Could you write out each of the records below exactly?

Dataset entries
'''

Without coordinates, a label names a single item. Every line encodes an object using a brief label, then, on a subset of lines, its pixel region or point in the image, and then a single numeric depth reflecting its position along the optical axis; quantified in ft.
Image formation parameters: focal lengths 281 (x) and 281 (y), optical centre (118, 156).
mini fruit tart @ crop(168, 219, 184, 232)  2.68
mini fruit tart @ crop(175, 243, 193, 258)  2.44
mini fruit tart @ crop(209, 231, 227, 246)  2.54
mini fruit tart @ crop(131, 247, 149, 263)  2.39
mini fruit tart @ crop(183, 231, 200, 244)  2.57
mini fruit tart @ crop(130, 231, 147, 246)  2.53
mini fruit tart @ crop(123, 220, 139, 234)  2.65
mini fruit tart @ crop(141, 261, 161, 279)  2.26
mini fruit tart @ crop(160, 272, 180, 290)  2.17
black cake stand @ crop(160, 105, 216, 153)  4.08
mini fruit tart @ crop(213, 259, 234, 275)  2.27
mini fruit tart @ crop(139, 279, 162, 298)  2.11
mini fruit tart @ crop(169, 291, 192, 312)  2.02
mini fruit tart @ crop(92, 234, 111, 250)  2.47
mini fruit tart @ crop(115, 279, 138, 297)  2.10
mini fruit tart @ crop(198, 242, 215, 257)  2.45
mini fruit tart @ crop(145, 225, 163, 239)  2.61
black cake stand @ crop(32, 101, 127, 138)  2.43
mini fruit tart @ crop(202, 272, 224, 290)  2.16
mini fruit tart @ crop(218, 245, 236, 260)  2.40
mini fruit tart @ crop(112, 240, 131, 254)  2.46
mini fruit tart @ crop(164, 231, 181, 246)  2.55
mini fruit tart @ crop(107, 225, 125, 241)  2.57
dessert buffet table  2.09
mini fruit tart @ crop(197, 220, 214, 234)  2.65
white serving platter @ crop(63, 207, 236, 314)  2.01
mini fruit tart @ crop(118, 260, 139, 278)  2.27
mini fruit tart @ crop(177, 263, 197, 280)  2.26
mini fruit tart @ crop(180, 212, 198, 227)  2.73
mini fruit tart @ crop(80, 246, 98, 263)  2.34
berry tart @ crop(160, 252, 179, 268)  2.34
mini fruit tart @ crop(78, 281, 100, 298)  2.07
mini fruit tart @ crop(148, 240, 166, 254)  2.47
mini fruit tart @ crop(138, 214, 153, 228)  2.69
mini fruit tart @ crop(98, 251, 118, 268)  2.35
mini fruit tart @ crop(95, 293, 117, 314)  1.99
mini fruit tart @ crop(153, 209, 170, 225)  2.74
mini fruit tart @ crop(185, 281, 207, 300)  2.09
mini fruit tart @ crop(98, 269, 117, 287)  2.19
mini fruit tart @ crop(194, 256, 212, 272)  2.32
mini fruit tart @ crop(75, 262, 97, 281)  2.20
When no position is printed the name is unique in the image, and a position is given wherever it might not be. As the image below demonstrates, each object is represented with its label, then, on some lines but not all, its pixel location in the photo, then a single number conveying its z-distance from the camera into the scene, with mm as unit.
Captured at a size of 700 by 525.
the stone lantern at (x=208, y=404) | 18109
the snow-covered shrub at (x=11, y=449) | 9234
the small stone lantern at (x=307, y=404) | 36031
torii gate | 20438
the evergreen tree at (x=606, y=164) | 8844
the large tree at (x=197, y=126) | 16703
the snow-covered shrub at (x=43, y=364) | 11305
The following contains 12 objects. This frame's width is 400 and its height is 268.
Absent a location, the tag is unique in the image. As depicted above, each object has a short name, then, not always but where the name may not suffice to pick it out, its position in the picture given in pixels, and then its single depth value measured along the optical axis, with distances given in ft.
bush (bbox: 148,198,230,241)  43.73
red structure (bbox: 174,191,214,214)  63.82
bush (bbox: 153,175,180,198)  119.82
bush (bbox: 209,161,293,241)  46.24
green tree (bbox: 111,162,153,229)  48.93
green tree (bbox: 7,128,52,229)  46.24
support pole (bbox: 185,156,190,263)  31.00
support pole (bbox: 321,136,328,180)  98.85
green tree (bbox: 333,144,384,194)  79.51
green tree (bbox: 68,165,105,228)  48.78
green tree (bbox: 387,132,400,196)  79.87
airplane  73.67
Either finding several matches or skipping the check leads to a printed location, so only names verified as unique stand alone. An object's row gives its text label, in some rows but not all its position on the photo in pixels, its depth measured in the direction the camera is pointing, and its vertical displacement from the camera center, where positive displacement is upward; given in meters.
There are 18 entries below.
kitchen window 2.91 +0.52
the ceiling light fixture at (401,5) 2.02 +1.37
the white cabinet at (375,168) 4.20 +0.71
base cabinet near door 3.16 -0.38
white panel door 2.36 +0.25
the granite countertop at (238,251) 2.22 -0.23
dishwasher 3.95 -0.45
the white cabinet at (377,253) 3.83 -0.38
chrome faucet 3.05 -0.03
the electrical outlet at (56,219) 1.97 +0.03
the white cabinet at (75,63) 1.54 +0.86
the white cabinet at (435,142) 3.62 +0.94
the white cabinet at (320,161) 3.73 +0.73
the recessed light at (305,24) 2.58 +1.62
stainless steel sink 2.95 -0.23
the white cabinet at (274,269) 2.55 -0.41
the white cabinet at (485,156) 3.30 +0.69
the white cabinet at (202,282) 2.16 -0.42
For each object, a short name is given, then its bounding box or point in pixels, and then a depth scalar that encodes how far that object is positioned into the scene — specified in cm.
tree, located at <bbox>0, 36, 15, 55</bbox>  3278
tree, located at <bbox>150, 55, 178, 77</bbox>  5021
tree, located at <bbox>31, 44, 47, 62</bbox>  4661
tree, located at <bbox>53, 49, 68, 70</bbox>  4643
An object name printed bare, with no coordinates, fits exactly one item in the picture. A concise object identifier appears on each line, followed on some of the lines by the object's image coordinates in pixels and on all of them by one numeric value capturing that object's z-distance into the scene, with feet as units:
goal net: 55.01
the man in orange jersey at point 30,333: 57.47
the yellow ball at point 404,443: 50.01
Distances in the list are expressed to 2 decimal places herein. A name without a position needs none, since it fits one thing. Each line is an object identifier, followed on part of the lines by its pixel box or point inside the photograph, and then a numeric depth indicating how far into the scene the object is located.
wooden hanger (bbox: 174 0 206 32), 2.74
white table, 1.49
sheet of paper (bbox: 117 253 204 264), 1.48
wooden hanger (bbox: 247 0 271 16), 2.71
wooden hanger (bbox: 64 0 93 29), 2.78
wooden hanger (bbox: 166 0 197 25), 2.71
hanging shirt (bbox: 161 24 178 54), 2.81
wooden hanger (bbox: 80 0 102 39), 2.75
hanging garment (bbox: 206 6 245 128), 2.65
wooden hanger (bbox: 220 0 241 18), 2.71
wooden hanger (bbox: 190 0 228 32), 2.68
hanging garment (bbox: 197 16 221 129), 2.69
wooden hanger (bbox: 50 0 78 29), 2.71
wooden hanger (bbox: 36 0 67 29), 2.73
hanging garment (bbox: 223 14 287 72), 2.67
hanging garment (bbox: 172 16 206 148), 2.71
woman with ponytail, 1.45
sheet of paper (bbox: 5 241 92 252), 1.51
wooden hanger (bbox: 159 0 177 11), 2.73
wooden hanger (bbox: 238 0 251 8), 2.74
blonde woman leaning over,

'''

YOUR RESPONSE:
Without coordinates, a label names a single item. Every line encodes an object using a brief label, then, on a subset of lines, its pixel region or point in the image, and then a single numeric depth reflecting its position along the optical axis; quantified in ft.
Image formation parameters: focal lengths 281 (x) and 281 (y), optical centre (118, 156).
mini fruit tart @ crop(168, 219, 184, 232)  2.68
mini fruit tart @ crop(175, 243, 193, 258)  2.44
mini fruit tart @ crop(209, 231, 227, 246)  2.54
mini fruit tart @ crop(131, 247, 149, 263)  2.39
mini fruit tart @ crop(183, 231, 200, 244)  2.57
mini fruit tart @ crop(130, 231, 147, 246)  2.53
mini fruit tart @ crop(123, 220, 139, 234)  2.65
mini fruit tart @ crop(141, 261, 161, 279)  2.26
mini fruit tart @ crop(160, 272, 180, 290)  2.17
black cake stand @ crop(160, 105, 216, 153)  4.08
mini fruit tart @ crop(213, 259, 234, 275)  2.27
mini fruit tart @ crop(139, 279, 162, 298)  2.11
mini fruit tart @ crop(169, 291, 192, 312)  2.02
mini fruit tart @ crop(92, 234, 111, 250)  2.47
mini fruit tart @ crop(115, 279, 138, 297)  2.10
mini fruit tart @ crop(198, 242, 215, 257)  2.45
mini fruit tart @ crop(145, 225, 163, 239)  2.61
black cake stand @ crop(32, 101, 127, 138)  2.43
mini fruit tart @ crop(202, 272, 224, 290)  2.16
mini fruit tart @ crop(218, 245, 236, 260)  2.40
mini fruit tart @ crop(112, 240, 131, 254)  2.46
mini fruit tart @ crop(164, 231, 181, 246)  2.55
mini fruit tart @ crop(107, 225, 125, 241)  2.57
dessert buffet table  2.09
mini fruit tart @ crop(197, 220, 214, 234)  2.65
white serving platter @ crop(63, 207, 236, 314)  2.01
mini fruit tart @ crop(118, 260, 139, 278)  2.27
mini fruit tart @ crop(177, 263, 197, 280)  2.26
mini fruit tart @ crop(180, 212, 198, 227)  2.73
mini fruit tart @ crop(80, 246, 98, 263)  2.34
berry tart @ crop(160, 252, 179, 268)  2.34
mini fruit tart @ crop(78, 281, 100, 298)  2.07
mini fruit tart @ crop(148, 240, 166, 254)  2.47
mini fruit tart @ crop(138, 214, 153, 228)  2.69
mini fruit tart @ crop(98, 251, 118, 268)  2.35
mini fruit tart @ crop(95, 293, 117, 314)  1.99
mini fruit tart @ crop(153, 209, 170, 225)  2.74
mini fruit tart @ crop(185, 281, 207, 300)  2.09
mini fruit tart @ crop(98, 269, 117, 287)  2.19
mini fruit tart @ crop(194, 256, 212, 272)  2.32
mini fruit tart @ crop(75, 262, 97, 281)  2.20
When no position is printed the name is unique in the image, and a position is given wherever it might not be. As the image below demonstrates, each object is represented with its label, then, on some lines but not all, its pixel location in the photo, then a single number conveying its z-distance from the camera into the scene, with mm as unit.
Captured at a size of 700 by 525.
the stone lantern at (x=208, y=404) | 18109
the snow-covered shrub at (x=11, y=449) | 9234
the small stone lantern at (x=307, y=404) | 36031
torii gate | 20438
the evergreen tree at (x=606, y=164) | 8844
the large tree at (x=197, y=126) | 16703
the snow-covered shrub at (x=43, y=364) | 11305
The following contains 12 objects. This frame's width is 400 and its height is 268.
Absent a location, the tag is unique in the image. As depicted above, each object has a short name, then, not always but where the name may not suffice to pick it out, its position in the picture given in pixels, and then its single depth value measured along the optical axis, with distances given in ft.
bush (bbox: 148,198,230,241)  43.73
red structure (bbox: 174,191,214,214)  63.82
bush (bbox: 153,175,180,198)  119.82
bush (bbox: 209,161,293,241)  46.24
green tree (bbox: 111,162,153,229)  48.93
green tree (bbox: 7,128,52,229)  46.24
support pole (bbox: 185,156,190,263)  31.00
support pole (bbox: 321,136,328,180)  98.85
green tree (bbox: 333,144,384,194)  79.51
green tree (bbox: 68,165,105,228)  48.78
green tree (bbox: 387,132,400,196)  79.87
airplane  73.67
Either finding several matches or skipping the check leads to a printed location, so only names verified as unique stand alone. An object's row gives its text label, in some rows but not all its position on the photo in pixels, its depth measured in the direction the camera is pointing, and its vertical displacement from the camera center, where positive displacement is upward; given in meters.
There are 18 entries below.
kitchen window 2.91 +0.52
the ceiling light fixture at (401,5) 2.02 +1.37
the white cabinet at (375,168) 4.20 +0.71
base cabinet near door 3.16 -0.38
white panel door 2.36 +0.25
the granite countertop at (238,251) 2.22 -0.23
dishwasher 3.95 -0.45
the white cabinet at (377,253) 3.83 -0.38
chrome faucet 3.05 -0.03
the electrical outlet at (56,219) 1.97 +0.03
the white cabinet at (75,63) 1.54 +0.86
the white cabinet at (435,142) 3.62 +0.94
the white cabinet at (320,161) 3.73 +0.73
the recessed light at (305,24) 2.58 +1.62
stainless steel sink 2.95 -0.23
the white cabinet at (274,269) 2.55 -0.41
the white cabinet at (485,156) 3.30 +0.69
the white cabinet at (202,282) 2.16 -0.42
For each object, a short name is given, then its bounding box or point in pixels, and then a depth scalar that encodes how far that object is positioned into the scene — specified in cm.
tree, located at <bbox>0, 36, 15, 55</bbox>  3278
tree, located at <bbox>150, 55, 178, 77</bbox>  5021
tree, located at <bbox>31, 44, 47, 62</bbox>  4661
tree, located at <bbox>53, 49, 68, 70</bbox>  4643
An object name printed bare, with no coordinates, fits exactly one item in the picture. A concise object identifier appears on each line, followed on some of the lines by the object's image coordinates in pixels and on all of them by one numeric value capturing that object's z-distance into the scene, with feet as units:
goal net: 55.01
the man in orange jersey at point 30,333: 57.47
the yellow ball at point 404,443: 50.01
Distances in the list are expressed to 2 decimal places herein. A name without a position needs none, since it fits one thing. Each line is an object identifier, followed on part of the lines by its pixel box or point inside the photograph, and then a numeric depth indicating how far into the scene the object is located.
wooden hanger (bbox: 174 0 206 32), 2.74
white table, 1.49
sheet of paper (bbox: 117 253 204 264), 1.48
wooden hanger (bbox: 247 0 271 16), 2.71
wooden hanger (bbox: 64 0 93 29), 2.78
wooden hanger (bbox: 166 0 197 25), 2.71
hanging shirt (bbox: 161 24 178 54), 2.81
wooden hanger (bbox: 80 0 102 39), 2.75
hanging garment (bbox: 206 6 245 128), 2.65
wooden hanger (bbox: 220 0 241 18), 2.71
wooden hanger (bbox: 190 0 228 32), 2.68
hanging garment (bbox: 197 16 221 129), 2.69
wooden hanger (bbox: 50 0 78 29), 2.71
wooden hanger (bbox: 36 0 67 29), 2.73
hanging garment (bbox: 223 14 287 72), 2.67
hanging garment (bbox: 172 16 206 148), 2.71
woman with ponytail, 1.45
sheet of paper (bbox: 5 241 92 252), 1.51
wooden hanger (bbox: 159 0 177 11), 2.73
wooden hanger (bbox: 238 0 251 8), 2.74
blonde woman leaning over,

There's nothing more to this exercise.